Engineer Gizachew Shiferaw’s carefully crafted speech thanked the crowd for their relentless support of the party. He wisely addressed the sensitive topic of the non-attendance of Engineer Hailu Shawel as an act of a misunderstanding and a matter of different manners of work. He also expressed his gratitude to the Ethiopians who voted for the party in the recent elections, a point that he underscored, when he briefly joined the guests at a dinner table and he sat next to two highly respected Ethiopian personalities in Boston, Mr. Getachew Selassie and Lt. Col. Shemeles Gelaye and his wife, Fesesework Cheirent while effusively socializing with them,
He said, “The kindness of our supporters far exceeded the sacrifices that we tried to make. Our supporters were too kind to us.”
His interactive abilities with the guests was a symbol of the type of collective leadership guided by respect for the masses that the party wishes to give the Ethiopian people when it comes to power. This particular leader was open, humble and unafraid to speak his mind.

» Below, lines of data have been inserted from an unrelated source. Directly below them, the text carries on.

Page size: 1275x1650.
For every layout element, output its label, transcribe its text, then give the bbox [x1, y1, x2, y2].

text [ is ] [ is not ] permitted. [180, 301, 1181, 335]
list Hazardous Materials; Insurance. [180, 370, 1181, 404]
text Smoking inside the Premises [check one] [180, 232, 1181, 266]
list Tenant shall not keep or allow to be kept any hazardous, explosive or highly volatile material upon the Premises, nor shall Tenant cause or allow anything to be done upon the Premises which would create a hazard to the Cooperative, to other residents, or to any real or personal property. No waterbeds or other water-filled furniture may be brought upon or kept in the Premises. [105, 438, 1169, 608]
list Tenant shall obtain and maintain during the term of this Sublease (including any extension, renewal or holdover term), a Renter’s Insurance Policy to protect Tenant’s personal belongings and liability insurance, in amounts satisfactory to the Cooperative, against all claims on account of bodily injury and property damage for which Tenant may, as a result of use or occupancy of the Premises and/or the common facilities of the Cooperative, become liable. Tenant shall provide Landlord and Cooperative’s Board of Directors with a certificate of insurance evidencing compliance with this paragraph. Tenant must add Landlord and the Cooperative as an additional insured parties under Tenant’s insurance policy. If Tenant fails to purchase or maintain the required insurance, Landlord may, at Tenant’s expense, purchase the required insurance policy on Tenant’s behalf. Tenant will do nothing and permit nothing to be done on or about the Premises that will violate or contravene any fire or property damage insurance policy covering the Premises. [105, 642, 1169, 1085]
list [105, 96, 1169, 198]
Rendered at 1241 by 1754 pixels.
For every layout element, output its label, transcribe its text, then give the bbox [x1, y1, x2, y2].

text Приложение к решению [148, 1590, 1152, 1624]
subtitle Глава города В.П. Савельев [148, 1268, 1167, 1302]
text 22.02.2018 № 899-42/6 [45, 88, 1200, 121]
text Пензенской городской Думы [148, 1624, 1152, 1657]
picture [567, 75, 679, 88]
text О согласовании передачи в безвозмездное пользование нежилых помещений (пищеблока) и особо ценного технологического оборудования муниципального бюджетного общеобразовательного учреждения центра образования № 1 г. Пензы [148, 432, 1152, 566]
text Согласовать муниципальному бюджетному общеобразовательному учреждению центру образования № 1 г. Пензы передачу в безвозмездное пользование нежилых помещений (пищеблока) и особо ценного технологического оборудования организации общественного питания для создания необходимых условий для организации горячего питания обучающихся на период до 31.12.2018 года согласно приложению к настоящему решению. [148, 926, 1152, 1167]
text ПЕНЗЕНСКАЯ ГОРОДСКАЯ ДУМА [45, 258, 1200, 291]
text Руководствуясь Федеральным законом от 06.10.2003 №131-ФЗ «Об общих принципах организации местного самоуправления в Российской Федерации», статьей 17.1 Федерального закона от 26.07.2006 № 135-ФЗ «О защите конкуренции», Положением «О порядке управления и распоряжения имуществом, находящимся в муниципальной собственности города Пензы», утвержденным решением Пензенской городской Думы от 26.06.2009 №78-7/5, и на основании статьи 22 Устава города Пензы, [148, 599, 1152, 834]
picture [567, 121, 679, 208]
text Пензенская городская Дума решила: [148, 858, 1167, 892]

The voices of Dr. Berhanu Nega and Mr. Brook Kebede emerge in response to important questions on tolerance and the prospects of a fair and free election in the next round of Ethiopian politics.
While reflecting on the theme of tolerance, a major topic in Dr. Berhanu Nega’s recent book (The Dawn of Freedom) written from prison, he joined forces with Dr. Hailu Araya’s project, and presented tolerance as the second foundation of an open society. He impressively argued that tolerance is the pivot to the preservation of an open society, and that the mental development of the human being cannot occur, if the individual’s freedom to speak, to think, and therefore to grow, is seriously curtailed. For Dr. Nega, the dignity of the human person requires the necessary and sufficient condition of the tolerance of opinions, views, and needs of the individual person. A major feature of tolerance is practicing of resolution of internal differences through dialogue and debates and not through guns. A repeated practice of these virtues will eventually produce the corresponding moral/ political democratic virtues. An open society must procure toleration with freedom as the foundation of an ideal democratic regime.
Ms. Birtukan’s public letter was an example of an appeal to the chair to return to the table of tolerance where differences can be resolved through reasoned dialogue.
Mr. Brook Kebede’s strategic abilities were evident in his carefully thought out counsel to members of his party. He teaches that building a party is hard work and that the ultimate forces are the people and not the leaders, and that the mobilization of the people for the success of the party is the key. For Mr. Kebede, important political virtues such as the loyalty of the followers can be secured only if the people actively participate in shaping their destiny.
Before the night ended at 12:30 AM, all the delegates agreed that the next election can take place freely and fairly only and only if Kinjit, as the emerging party, organizes itself effectively as the party of the people, not a party above the people. Expanding its base, and hence a function of its fundraising plans, must be given a top priority.
Ms. Birtukan, the accomplished lawyer, summed up the event by synthesizing the themes of the delegates, and stressing that a peaceful strategy of winning the next election is the singular purpose of Kinjit, the major Ethiopian party of the future.
The festive night graced itself when the gifted poet, Ms. Deberitu Negash, who is affectionately called Debere, hailed the gorgeous Ms. Birtukan. Debere’s finest words of adulation were when she acknowledged how Ms. Birtukan managed to sustain herself behind the bars of the prison with such poise and dignity. “We are committed to you, our heroine — and we shall never leave you,”
The poet heralded Ms. Birtukan name and the crowd joined the poet and sung the queen’s praises, and thus ended a night that will go in the annals of modern Ethiopian history as one great democratic party of hearts.